PorCristina A. Alonso

Fleabag, la nueva comedia de BBC y Amazón, de tan solo 6 episodios ha conseguido conquistarnos este verano.

Fleabag, basada en una pieza teatral, está protagonizada por Phoebe Waller-Bridge (Broadchurch, Crashing), una mujer que debe afrontar los problemas de la madurez. Sacar a flote su negocio, hacer que las relaciones funciones, en definitiva algo de los que no podemos escapar cuando llegamos a una edad.

(¡Cuidado, spoilers!)

Sin pelos en la lengua

Esta comedia negra es capaz de hacernos reír con situaciones que pasan de desagradables a macabras pero casi siempre ridículas y lo más importante, nos pueden pasar a cualquiera.

No es difícil empatizar con las cosas que le ocurren a su protagonista, una treintañera que nos habla -rompiendo la cuarta pared- para hacernos partícipe de todos sus pensamientos y su cotidianidad. Unos guiños que nos recuerdan a otras series como Miranda, en la que su protagonista también era una treinteañera bastante perdida pero de una forma más cómica y menos trágica que en esta serie.

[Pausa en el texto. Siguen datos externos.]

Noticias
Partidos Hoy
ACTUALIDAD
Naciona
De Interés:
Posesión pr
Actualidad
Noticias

La serie nos presenta a una treintañera lidiando con las distintas circunstancias de su vida. En el aspecto laboral está atrapada en su ruinoso negocio, una cafetería que abrió con su difunta amiga Boo, y cuyos clientes escasean. A Boo la conocemos por los constantes flashback y se nos muestra como la única persona con la que Fleabag tenía una auténtica relación, una relación que oculta un secreto que se descubre al final de la primera temporada.

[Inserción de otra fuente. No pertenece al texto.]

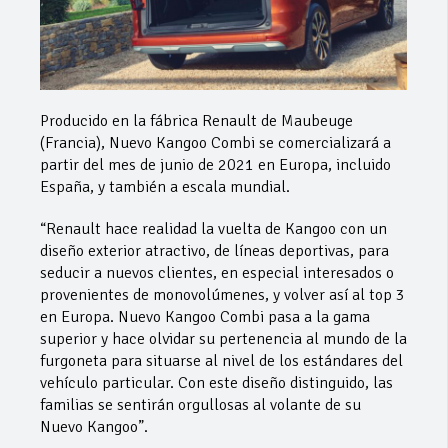
Producido en la fábrica Renault de Maubeuge
(Francia), Nuevo Kangoo Combi se comercializará a
partir del mes de junio de 2021 en Europa, incluido
España, y también a escala mundial.
“Renault hace realidad la vuelta de Kangoo con un
diseño exterior atractivo, de líneas deportivas, para
seducir a nuevos clientes, en especial interesados o
provenientes de monovolúmenes, y volver así al top 3
en Europa. Nuevo Kangoo Combi pasa a la gama
superior y hace olvidar su pertenencia al mundo de la
furgoneta para situarse al nivel de los estándares del
vehículo particular. Con este diseño distinguido, las
familias se sentirán orgullosas al volante de su
Nuevo Kangoo”.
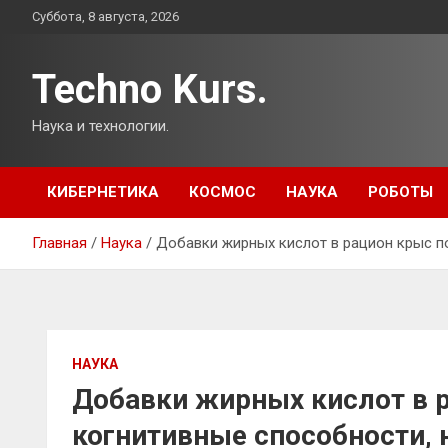
Перейти
Суббота, 8 августа, 2026
к
содержимому
Techno Kurs.
Наука и технологии.
КИБЕРНЕТИКА
КОСМОС
НАУКА
РОБОТЫ
Главная
Наука
Добавки жирных кислот в рацион крыс п
НАУКА
Добавки жирных кислот в 
когнитивные способности,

La familia es otro quebradero de cabeza. Fleabag tiene una hermana mayor, Claire (Sian Clifford), y ambas son como el agua y el aceite por lo que sus encuentros no suelen acabar muy bien. Su padre ( Bill Paterson), tras la muerte de su madre, ha rehecho su vida con la que era su madrina (Olivia Colman), una artista que aparenta paz pero que esconde una maldad típica de las madrastras de los cuentos de Disney.

Las relaciones sentimentales y sexuales son otra causa de problemas en la vida de Fleabag como en la de cualquier mujer. Aunque nuestra protagonista tiene un devoto, cariñoso y detallista novio (Hugh Skinner), ella se aburre con él, ya que el chico es bastante mojigato y previsible. Fleabag no se corta a la hora de experimentar en el sexo y no le importa perder la comodidad que le da su novio, ella quiere disfrutar de la vida.

Esta serie está repleta de momentos incómodos en los que su protagonista más que dejarnos asomarnos nos introduce de manera abrupta a los aspectos más íntimos de su vida.